Looking back, the words shift back and forth on your screen, like shadows from a light source on a pendulum. It made you feel woozy. It made your mind feel knotted. You’d shoveled too many braincells into the engine. Your train of thought was about to derail.

You reached for the remote. Maybe the idiot box would even you out. There was a different shade of static on every channel, a marathon of ants marching in place. You pulled out the couch to find the cable cut.

The bedroom lights sparked as you flipped them on. You tried to thumb through your books only to find the pages glued together. Your mp3 player clicked upon startup. Then it greeted you with an explanation point. No matter, your headphones had been ripped from the headband.

There would be no escape. No escapism either. Someone had already seen to that.

There was only the screen and the words. The anti-hero waited to carry out his mission. He was the Judas cow ready to lead his heard into slaughter. He was the black sheep ready to lead his flock off a cliff.

You typed without the solid ground to set your prose on. The structure was all over the place.

The anti-hero charged headlong into the thicket, chopping the vines in his way. You could hear his machete cutting a swath toward the ending. The anti-hero leapt over the second act like a hurdle. He skipped right past plot point two. He had learned no lesson. He had gone through no change. He just kept chopping his way to the climax. His blade echoed, slicing and dicing, making splinters in your mind.

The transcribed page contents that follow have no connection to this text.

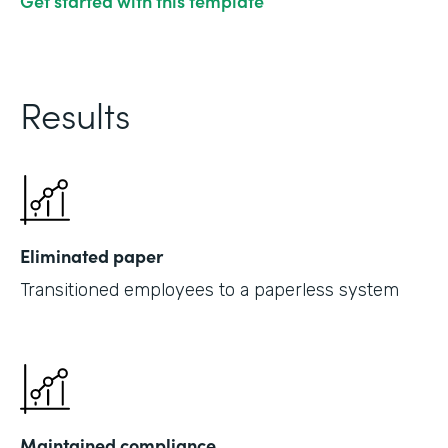
Get started with this template
Results
Eliminated paper
Transitioned employees to a paperless system
Maintained compliance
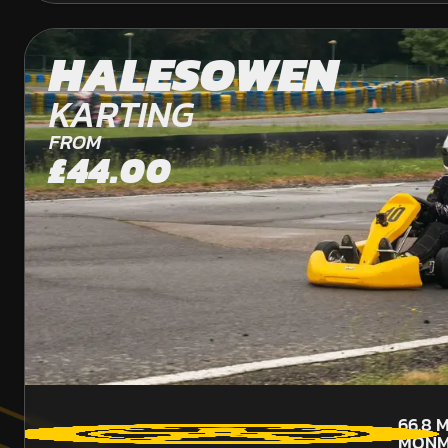
HALESOWEN
KARTING
FROM
£44.00
66.8
M
MONM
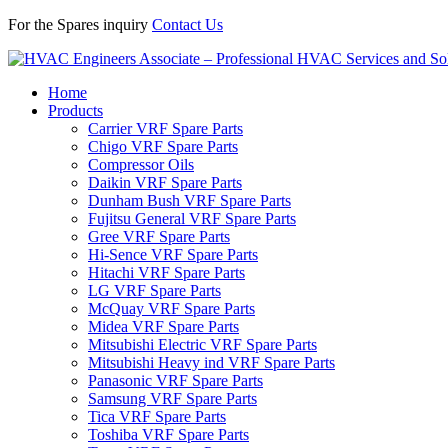
For the Spares inquiry
Contact Us
Home
Products
Carrier VRF Spare Parts
Chigo VRF Spare Parts
Compressor Oils
Daikin VRF Spare Parts
Dunham Bush VRF Spare Parts
Fujitsu General VRF Spare Parts
Gree VRF Spare Parts
Hi-Sence VRF Spare Parts
Hitachi VRF Spare Parts
LG VRF Spare Parts
McQuay VRF Spare Parts
Midea VRF Spare Parts
Mitsubishi Electric VRF Spare Parts
Mitsubishi Heavy ind VRF Spare Parts
Panasonic VRF Spare Parts
Samsung VRF Spare Parts
Tica VRF Spare Parts
Toshiba VRF Spare Parts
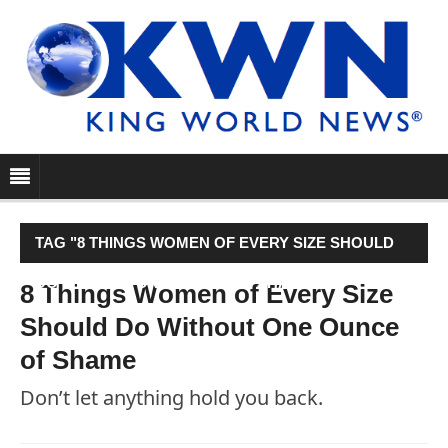
TAG "8 THINGS WOMEN OF EVERY SIZE SHOULD
DO WITHOUT ONE OUNCE OF SHAME"
8 Things Women of Every Size
Should Do Without One Ounce
of Shame
Don’t let anything hold you back.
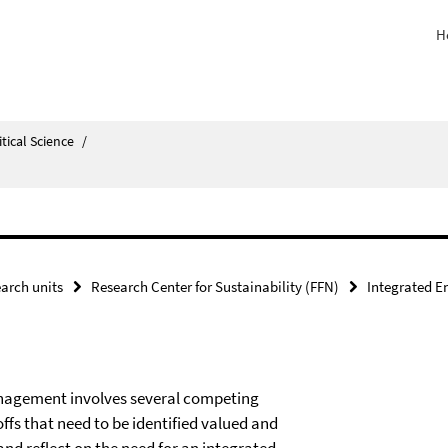
H
itical Science
/
arch units
Research Center for Sustainability (FFN)
Integrated 
management involves several competing
fs that need to be identified valued and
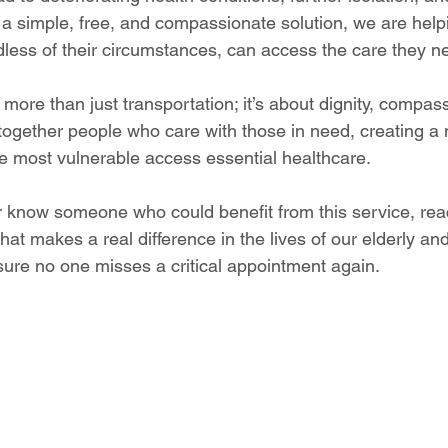
g a simple, free, and compassionate solution, we are help
dless of their circumstances, can access the care they n
 more than just transportation; it’s about dignity, compas
 together people who care with those in need, creating a 
he most vulnerable access essential healthcare.
 or know someone who could benefit from this service, re
at makes a real difference in the lives of our elderly and
ure no one misses a critical appointment again.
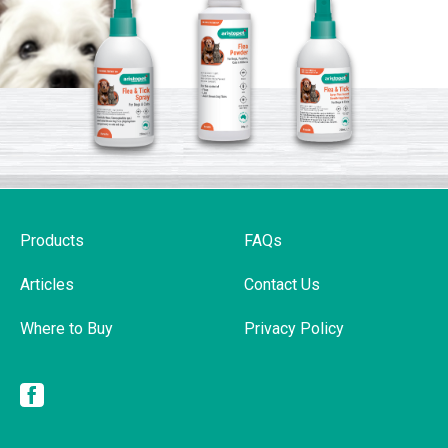
Products
FAQs
Articles
Contact Us
Where to Buy
Privacy Policy
Facebook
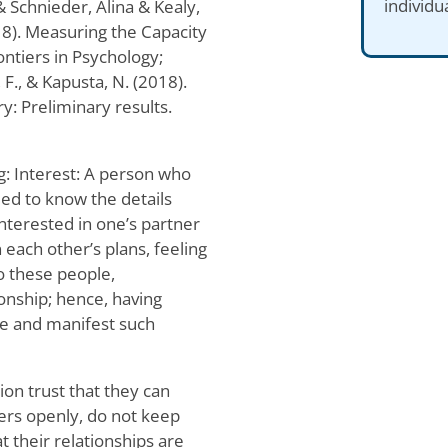
individu
Schnieder, Alina & Kealy,
18). Measuring the Capacity
ntiers in Psychology;
, F., & Kapusta, N. (2018).
ry: Preliminary results.
g: Interest: A person who
eed to know the details
interested in one’s partner
 each other’s plans, feeling
o these people,
onship; hence, having
re and manifest such
ion trust that they can
ners openly, do not keep
t their relationships are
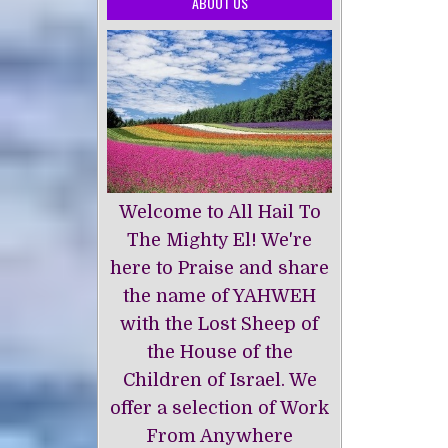
ABOUT US
Welcome to All Hail To
The Mighty El! We're
here to Praise and share
the name of YAHWEH
with the Lost Sheep of
the House of the
Children of Israel. We
offer a selection of Work
From Anywhere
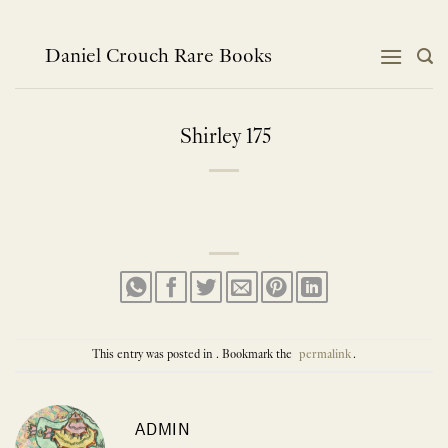
Skip
to
content
Daniel Crouch Rare Books
Shirley 175
This entry was posted in . Bookmark the
permalink
.
ADMIN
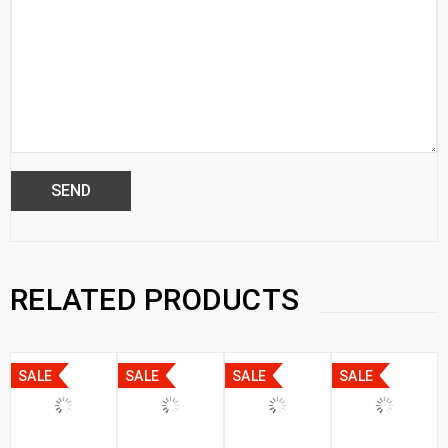
RELATED PRODUCTS
SALE
SALE
SALE
SALE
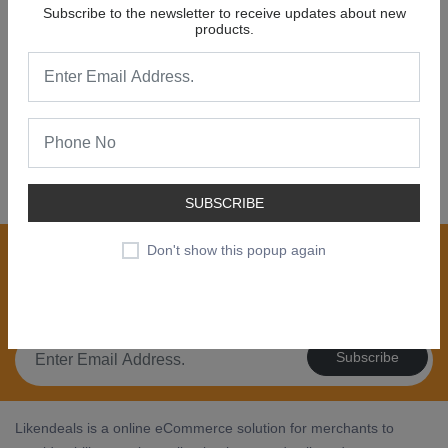
Subscribe to the newsletter to receive updates about new
products.
NEW COLLECTION
SALE 30% OFF
SHOP NOW
SUBSCRIBE
Join our newsletter now
Don't show this popup again
Register now to get updates on special offers, new
product alerts - right to your inbox.
Subscribe
Likendeals is a online eCommerce solution for merchants to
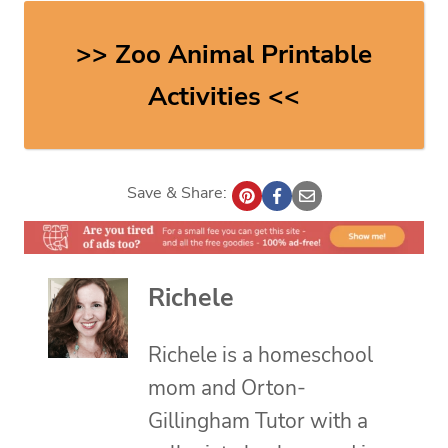
>> Zoo Animal Printable
Activities <<
Save & Share:
Richele
Richele is a homeschool
mom and Orton-
Gillingham Tutor with a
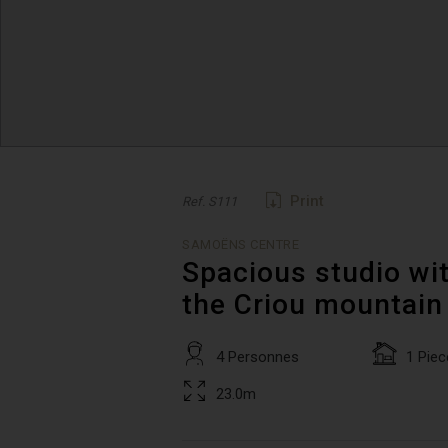
Print
Ref. S111
SAMOËNS CENTRE
Spacious studio wit
the Criou mountain
4 Personnes
1 Piec
23.0m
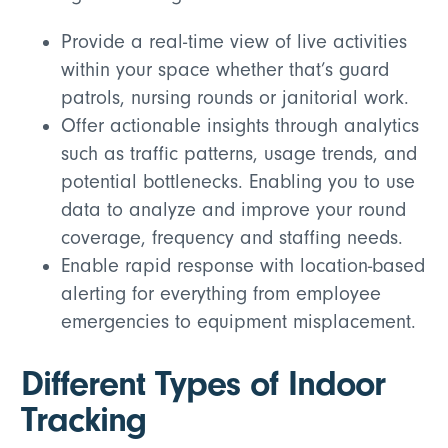
Provide a real-time view of live activities
within your space whether that’s guard
patrols, nursing rounds or janitorial work.
Offer actionable insights through analytics
such as traffic patterns, usage trends, and
potential bottlenecks. Enabling you to use
data to analyze and improve your round
coverage, frequency and staffing needs.
Enable rapid response with location-based
alerting for everything from employee
emergencies to equipment misplacement.
Different Types of Indoor
Tracking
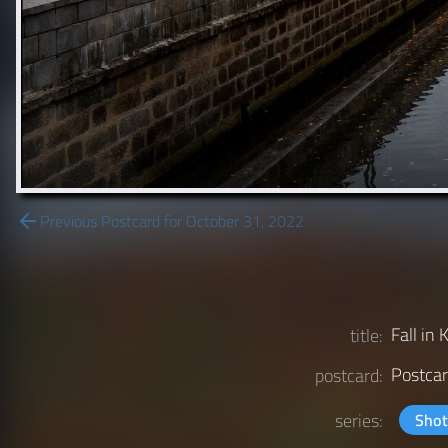
Previous Postcard for October 31, 2022
Fall in 
title:
Postcar
postcard:
series:
Shot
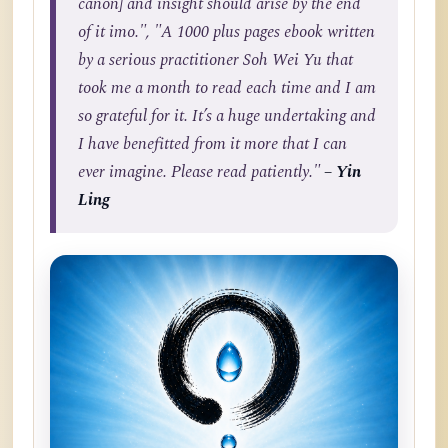
canon] and insight should arise by the end
of it imo.", "A 1000 plus pages ebook written
by a serious practitioner Soh Wei Yu that
took me a month to read each time and I am
so grateful for it. It’s a huge undertaking and
I have benefitted from it more that I can
ever imagine. Please read patiently."
– Yin
Ling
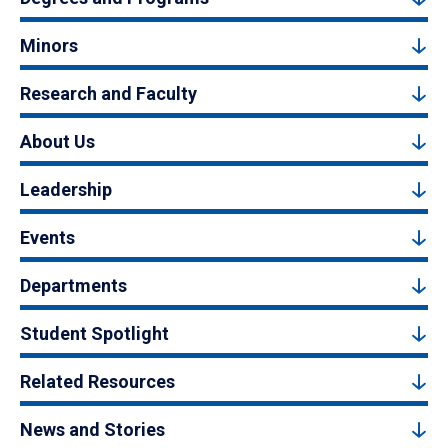
Minors
Research and Faculty
About Us
Leadership
Events
Departments
Student Spotlight
Related Resources
News and Stories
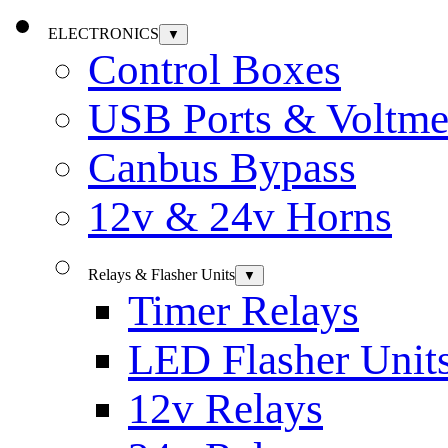
ELECTRONICS
▼
Control Boxes
USB Ports & Voltme
Canbus Bypass
12v & 24v Horns
Relays & Flasher Units
▼
Timer Relays
LED Flasher Unit
12v Relays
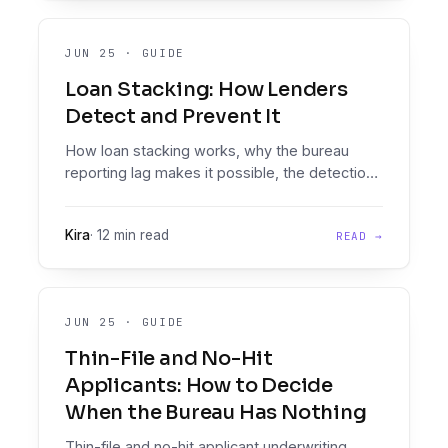
JUN 25
·
GUIDE
Loan Stacking: How Lenders
Detect and Prevent It
How loan stacking works, why the bureau
reporting lag makes it possible, the detection
signals that expose it, and the two-checkpoint
workflow that stops it.
Kira
·
12 min read
READ →
JUN 25
·
GUIDE
Thin-File and No-Hit
Applicants: How to Decide
When the Bureau Has Nothing
Thin-file and no-hit applicant underwriting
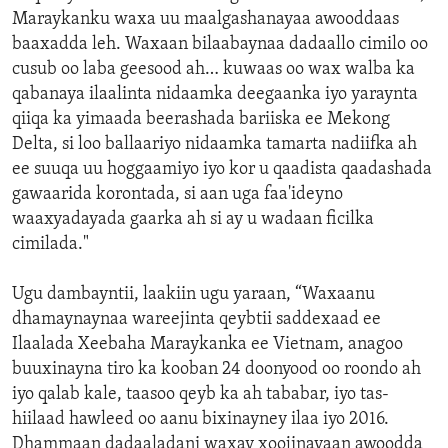
Maraykanku waxa uu maalgashanayaa awooddaas
baaxadda leh. Waxaan bilaabaynaa dadaallo cimilo oo
cusub oo laba geesood ah… kuwaas oo wax walba ka
qabanaya ilaalinta nidaamka deegaanka iyo yaraynta
qiiqa ka yimaada beerashada bariiska ee Mekong
Delta, si loo ballaariyo nidaamka tamarta nadiifka ah
ee suuqa uu hoggaamiyo iyo kor u qaadista qaadashada
gawaarida korontada, si aan uga faa'ideyno
waaxyadayada gaarka ah si ay u wadaan ficilka
cimilada."
Ugu dambayntii, laakiin ugu yaraan, “Waxaanu
dhamaynaynaa wareejinta qeybtii saddexaad ee
Ilaalada Xeebaha Maraykanka ee Vietnam, anagoo
buuxinayna tiro ka kooban 24 doonyood oo roondo ah
iyo qalab kale, taasoo qeyb ka ah tababar, iyo tas-
hiilaad hawleed oo aanu bixinayney ilaa iyo 2016.
Dhammaan dadaaladani waxay xoojinayaan awoodda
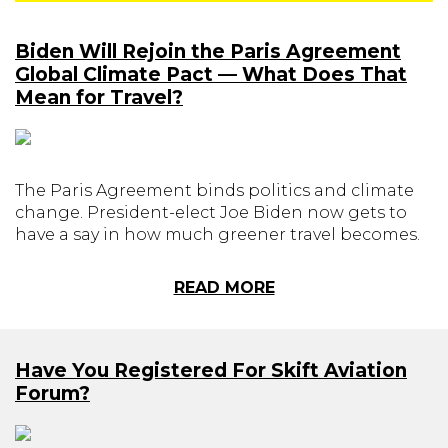
Biden Will Rejoin the Paris Agreement
Global Climate Pact — What Does That
Mean for Travel?
The Paris Agreement binds politics and climate
change. President-elect Joe Biden now gets to
have a say in how much greener travel becomes.
READ MORE
Have You Registered For Skift Aviation
Forum?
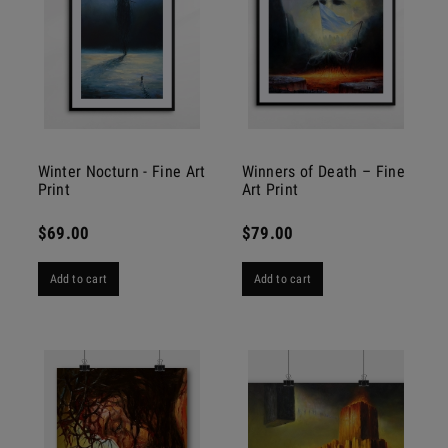
Winter Nocturn - Fine Art
Winners of Death – Fine
Print
Art Print
$69.00
$79.00
Add to cart
Add to cart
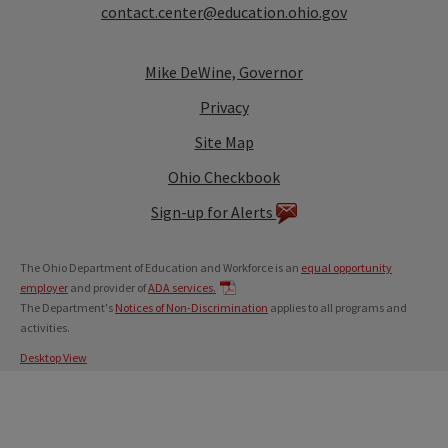
contact.center@education.ohio.gov
Mike DeWine, Governor
Privacy
Site Map
Ohio Checkbook
Sign-up for Alerts
The Ohio Department of Education and Workforce is an
equal opportunity
employer
and provider of
ADA services.
The Department's
Notices of Non-Discrimination
applies to all programs and
activities.
Desktop View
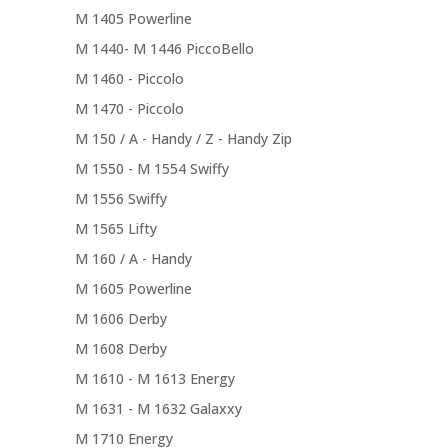
M 1405 Powerline
M 1440- M 1446 PiccoBello
M 1460 - Piccolo
M 1470 - Piccolo
M 150 / A - Handy / Z - Handy Zip
M 1550 - M 1554 Swiffy
M 1556 Swiffy
M 1565 Lifty
M 160 / A - Handy
M 1605 Powerline
M 1606 Derby
M 1608 Derby
M 1610 - M 1613 Energy
M 1631 - M 1632 Galaxxy
M 1710 Energy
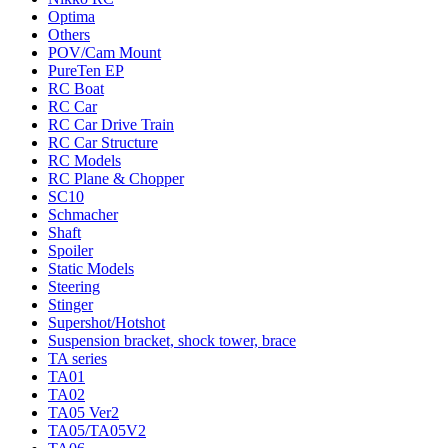
Optima
Others
POV/Cam Mount
PureTen EP
RC Boat
RC Car
RC Car Drive Train
RC Car Structure
RC Models
RC Plane & Chopper
SC10
Schmacher
Shaft
Spoiler
Static Models
Steering
Stinger
Supershot/Hotshot
Suspension bracket, shock tower, brace
TA series
TA01
TA02
TA05 Ver2
TA05/TA05V2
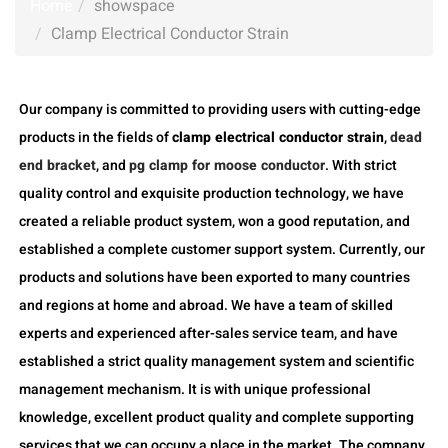
Home
showspace
Clamp Electrical Conductor Strain
Our company is committed to providing users with cutting-edge
products in the fields of
clamp electrical conductor strain
,
dead
end bracket
, and
pg clamp for moose conductor
. With strict
quality control and exquisite production technology, we have
created a reliable product system, won a good reputation, and
established a complete customer support system. Currently, our
products and solutions have been exported to many countries
and regions at home and abroad. We have a team of skilled
experts and experienced after-sales service team, and have
established a strict quality management system and scientific
management mechanism. It is with unique professional
knowledge, excellent product quality and complete supporting
services that we can occupy a place in the market. The company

You typed and typed until you wrote yourself into a corner, and in that corner was a door. A door the likes of which your anti-hero had never seen before. A door you knew all to well.

A pecking echoed throughout your apartment. It was followed by the clang of metal on metal. Then the sound of your chain settling. The door creaked open. Someone breathed in the entryway. They kicked the heals of their boots against the wall.

You thought if you could only keep typing, keep describing the setting, that maybe you could stall him, but the anti-hero’s actions had a momentum of their own.

There were foot falls on the carpet. His shadow entered your peripheral vision. The glint of his blade shown over your monitor. The screen shook as his knuckles wrapped upon it.

You couldn’t help but type the words, “Knock knock.”